“I see technology as an integral part of architecture.... The Mac was fully integrated with the entire home automation scheme, so after you spent the day doing office work, you used the Mac to adapt the environment to suit another mood or another need for living.”

Dwell:
Making a Home in the Modern World

“Architectural Digest” and “House & Garden” may be publishing’s heavyweights of architecture and interior design, but the groundbreaking, progressive Dwell magazine is the favourite of a growing generation of green-leaning readers.

Just six years old, the modernist magazine already reaches 300,000 architects, designers, builders, and design-savvy consumers who, says founder Lara Hedberg Deam, “want an intelligent yet accessible conversation about modern residential design, how it fits in our culture and how it can fit into their lives.”
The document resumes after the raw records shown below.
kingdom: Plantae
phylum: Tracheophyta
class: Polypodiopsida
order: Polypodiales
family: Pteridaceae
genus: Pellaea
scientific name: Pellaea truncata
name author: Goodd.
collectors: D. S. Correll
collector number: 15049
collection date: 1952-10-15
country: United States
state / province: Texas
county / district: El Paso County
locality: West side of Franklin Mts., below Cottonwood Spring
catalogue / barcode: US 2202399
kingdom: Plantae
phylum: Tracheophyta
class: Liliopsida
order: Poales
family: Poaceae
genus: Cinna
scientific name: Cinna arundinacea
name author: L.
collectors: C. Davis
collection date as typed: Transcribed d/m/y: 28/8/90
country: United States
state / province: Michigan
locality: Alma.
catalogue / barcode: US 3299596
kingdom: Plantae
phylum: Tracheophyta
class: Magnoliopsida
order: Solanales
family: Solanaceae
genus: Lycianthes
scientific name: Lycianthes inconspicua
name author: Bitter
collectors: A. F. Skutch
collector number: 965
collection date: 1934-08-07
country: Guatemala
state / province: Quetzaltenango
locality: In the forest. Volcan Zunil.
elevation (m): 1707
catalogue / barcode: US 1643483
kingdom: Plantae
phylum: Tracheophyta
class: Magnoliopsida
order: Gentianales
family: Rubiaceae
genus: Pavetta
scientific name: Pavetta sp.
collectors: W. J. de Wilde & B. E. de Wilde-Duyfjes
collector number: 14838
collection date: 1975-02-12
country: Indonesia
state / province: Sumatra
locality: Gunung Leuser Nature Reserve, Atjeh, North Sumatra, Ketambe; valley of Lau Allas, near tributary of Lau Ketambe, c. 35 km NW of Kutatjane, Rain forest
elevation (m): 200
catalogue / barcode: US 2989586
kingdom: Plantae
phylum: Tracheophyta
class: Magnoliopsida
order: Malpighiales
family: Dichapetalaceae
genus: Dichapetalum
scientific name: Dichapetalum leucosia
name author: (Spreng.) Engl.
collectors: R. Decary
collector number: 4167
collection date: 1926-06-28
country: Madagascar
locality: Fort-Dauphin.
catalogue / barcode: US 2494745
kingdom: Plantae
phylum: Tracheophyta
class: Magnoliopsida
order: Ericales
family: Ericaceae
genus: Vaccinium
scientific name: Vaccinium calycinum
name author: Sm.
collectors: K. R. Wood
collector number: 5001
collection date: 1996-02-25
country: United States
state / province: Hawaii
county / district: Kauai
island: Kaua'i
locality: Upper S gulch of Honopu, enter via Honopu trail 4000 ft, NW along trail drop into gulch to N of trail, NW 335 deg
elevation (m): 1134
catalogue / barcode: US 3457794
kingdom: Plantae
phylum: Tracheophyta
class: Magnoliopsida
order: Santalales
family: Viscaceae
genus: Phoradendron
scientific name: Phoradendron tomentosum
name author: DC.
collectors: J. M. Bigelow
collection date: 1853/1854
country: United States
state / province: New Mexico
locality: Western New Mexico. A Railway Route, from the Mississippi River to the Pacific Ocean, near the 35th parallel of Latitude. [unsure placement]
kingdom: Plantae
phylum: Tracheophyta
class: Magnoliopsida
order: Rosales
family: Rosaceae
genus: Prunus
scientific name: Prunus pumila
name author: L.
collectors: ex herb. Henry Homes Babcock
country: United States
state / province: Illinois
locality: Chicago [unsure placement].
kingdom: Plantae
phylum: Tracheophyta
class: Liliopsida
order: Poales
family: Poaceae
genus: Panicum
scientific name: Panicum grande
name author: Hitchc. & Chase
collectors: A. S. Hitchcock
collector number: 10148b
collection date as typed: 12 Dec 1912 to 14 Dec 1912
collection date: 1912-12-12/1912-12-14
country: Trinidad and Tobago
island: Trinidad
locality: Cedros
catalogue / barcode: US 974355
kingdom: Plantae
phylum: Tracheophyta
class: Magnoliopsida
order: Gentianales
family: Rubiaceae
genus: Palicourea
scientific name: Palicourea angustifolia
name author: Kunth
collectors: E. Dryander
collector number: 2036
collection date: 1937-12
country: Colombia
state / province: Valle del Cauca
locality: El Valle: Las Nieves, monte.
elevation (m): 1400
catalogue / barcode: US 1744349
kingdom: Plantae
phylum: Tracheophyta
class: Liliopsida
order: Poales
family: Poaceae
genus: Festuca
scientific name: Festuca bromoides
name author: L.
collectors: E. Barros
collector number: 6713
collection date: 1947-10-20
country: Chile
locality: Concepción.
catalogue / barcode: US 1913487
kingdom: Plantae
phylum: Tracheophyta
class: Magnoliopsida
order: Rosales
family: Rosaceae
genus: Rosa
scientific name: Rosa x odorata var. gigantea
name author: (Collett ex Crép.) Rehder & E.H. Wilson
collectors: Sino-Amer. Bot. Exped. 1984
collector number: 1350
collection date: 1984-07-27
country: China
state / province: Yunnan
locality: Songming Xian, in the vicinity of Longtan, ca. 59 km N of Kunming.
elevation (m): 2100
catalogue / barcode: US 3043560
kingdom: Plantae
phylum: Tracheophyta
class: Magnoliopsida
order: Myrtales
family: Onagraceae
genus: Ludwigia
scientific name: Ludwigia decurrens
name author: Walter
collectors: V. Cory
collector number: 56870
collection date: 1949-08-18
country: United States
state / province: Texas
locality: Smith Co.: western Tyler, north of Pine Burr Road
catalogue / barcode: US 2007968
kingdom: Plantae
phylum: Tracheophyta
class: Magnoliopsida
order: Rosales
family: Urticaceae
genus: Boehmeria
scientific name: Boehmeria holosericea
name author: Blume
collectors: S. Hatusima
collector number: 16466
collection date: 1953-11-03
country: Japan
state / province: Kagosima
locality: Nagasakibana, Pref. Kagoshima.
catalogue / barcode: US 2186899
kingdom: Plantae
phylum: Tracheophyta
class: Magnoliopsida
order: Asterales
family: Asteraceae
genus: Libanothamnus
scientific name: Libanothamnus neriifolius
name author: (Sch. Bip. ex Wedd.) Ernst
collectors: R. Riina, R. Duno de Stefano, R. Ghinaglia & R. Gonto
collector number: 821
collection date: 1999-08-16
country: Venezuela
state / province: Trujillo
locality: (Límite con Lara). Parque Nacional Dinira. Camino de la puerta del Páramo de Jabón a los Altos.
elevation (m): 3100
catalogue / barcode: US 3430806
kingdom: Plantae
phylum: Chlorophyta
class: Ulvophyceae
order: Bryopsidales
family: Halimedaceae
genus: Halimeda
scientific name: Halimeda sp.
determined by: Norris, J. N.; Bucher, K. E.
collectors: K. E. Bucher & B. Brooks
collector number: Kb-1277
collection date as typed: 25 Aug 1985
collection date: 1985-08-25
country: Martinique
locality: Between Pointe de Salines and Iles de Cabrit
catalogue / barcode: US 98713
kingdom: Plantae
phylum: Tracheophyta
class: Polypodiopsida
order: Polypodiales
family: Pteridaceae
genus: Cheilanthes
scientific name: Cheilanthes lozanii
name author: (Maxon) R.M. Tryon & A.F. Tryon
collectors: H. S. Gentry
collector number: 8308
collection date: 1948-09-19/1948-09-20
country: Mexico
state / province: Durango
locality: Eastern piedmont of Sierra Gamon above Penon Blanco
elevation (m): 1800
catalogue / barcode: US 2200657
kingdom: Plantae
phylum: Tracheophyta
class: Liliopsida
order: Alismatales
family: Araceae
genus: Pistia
What’s more, thanks to Dwell’s ability to publish across multiple media, Dwell fans can find Dwell on the web, Dwell podcasts, Dwell TV (on Fine Living Network), a Dwell Design Guide, Dwell on Design conferences, Dwell Homes — even a Dwell shoe.

Whether it’s in print, on the web or on television, the young company showcases interiors and exteriors of modern homes designed with clean geometry and often built using low-cost prefabricated materials and sustainable elements such as living roofs, convection ventilation and photovoltaic panels. And the stories focus as much on the people who design and live in these homes as they do the designs themselves.

A Network for Multiple Media

To manage the content for its multiple media — especially print, the web and podcasts — Dwell’s creative team depends on Adobe Creative Suite and a wired and wireless network of Power Mac G5s, PowerBooks and a Dual G5 Xserve file server.

Dwell content, says Editor-in-Chief Allison Arieff, “is essentially cross media, repurposed for all platforms. All of the homes featured on our Fine Living TV show, for instance, have been published in the magazine. Our editors create the web content — on Macs, of course — often posting photos or text we didn’t include in the magazine. Going forward, we expect that user-generated content will inspire web content, stories for print, possibly even events and podcasts. And we all use Mac hardware and software for all aspects of content creation.”

Local Office, Global Sources

Dwell is produced out of offices in San Francisco, but the art and edit staffs work with writers, photographers, and architects all over the world. “File sharing is everything in publishing,” says Bruno, which is why Dwell magazine, web and podcast producers use the network and Xserve to gather assets and keep production moving from concept to completion.

“We’re small and we’re lean,” Bruno adds. “We can’t throw money or people at the magazine just because it’s growing. That’s why our tools are so important. Everything we need is in the computer. We can generate lots of ideas, faster. There’s a quicker exchange of ideas. We can see portfolios, search them online, and connect.

“Recently we had a magazine issue where we had a British photographer shoot an incredible house in Singapore, and I’m starting to work with an illustrator in Glasgow. He does beautiful stuff, and when he’s finished with a job, he’ll send me eight or nine pages of illustrations through his ftp site.

“We’re looking at stories coming out of Korea, the Netherlands, Milan. We can be in touch with the world.”

Packaging the Content

In her role as creative director, Bruno sees that the graphic design language of the magazine and web — which carries its own original content — provides a good organization and entry to a story without calling attention to itself. Bruno, who joined Dwell in 2005, has worked to evolve the design gradually so continual changes don’t hit the reader over the head. “We’re creating cadence so each section has its own visual vocabulary that ties back to the theme of modernism.”

Before Bruno joined Dwell — she had been an art director at “Martha Stewart Living” magazine — some of the art was researched, some supplied, and some art directed. Now the magazine shoots more of its own content, “which is very exciting,” says Bruno, “because we have more control.”

Bruno herself has used a Mac since she became a designer. “For me,” she says, “the technology isn’t changing what I’m doing, but it is making it happen in a more efficient way. Ideas can still be sketched out on a piece of paper and brought to the Mac where it can come to life.

“But because of the ease of being able to self publish and the ease of being able to manipulate images and to layer images with design elements, it’s really changing the way things are being generated. I’m not jumping between programs as much, because I can get do all of the image manipulations, like transparencies, gradients, scaling of items on the page, pictures and text, in InDesign.”

Part of the pleasure of using Macs, Bruno adds, is that information is presented on a Mac is “intuitive to a visual process so it makes sense that people in publishing are working on it. I’m also a visual person and a designer. I want to have equipment that’s designed well, like a piece of furniture that’s designed well.”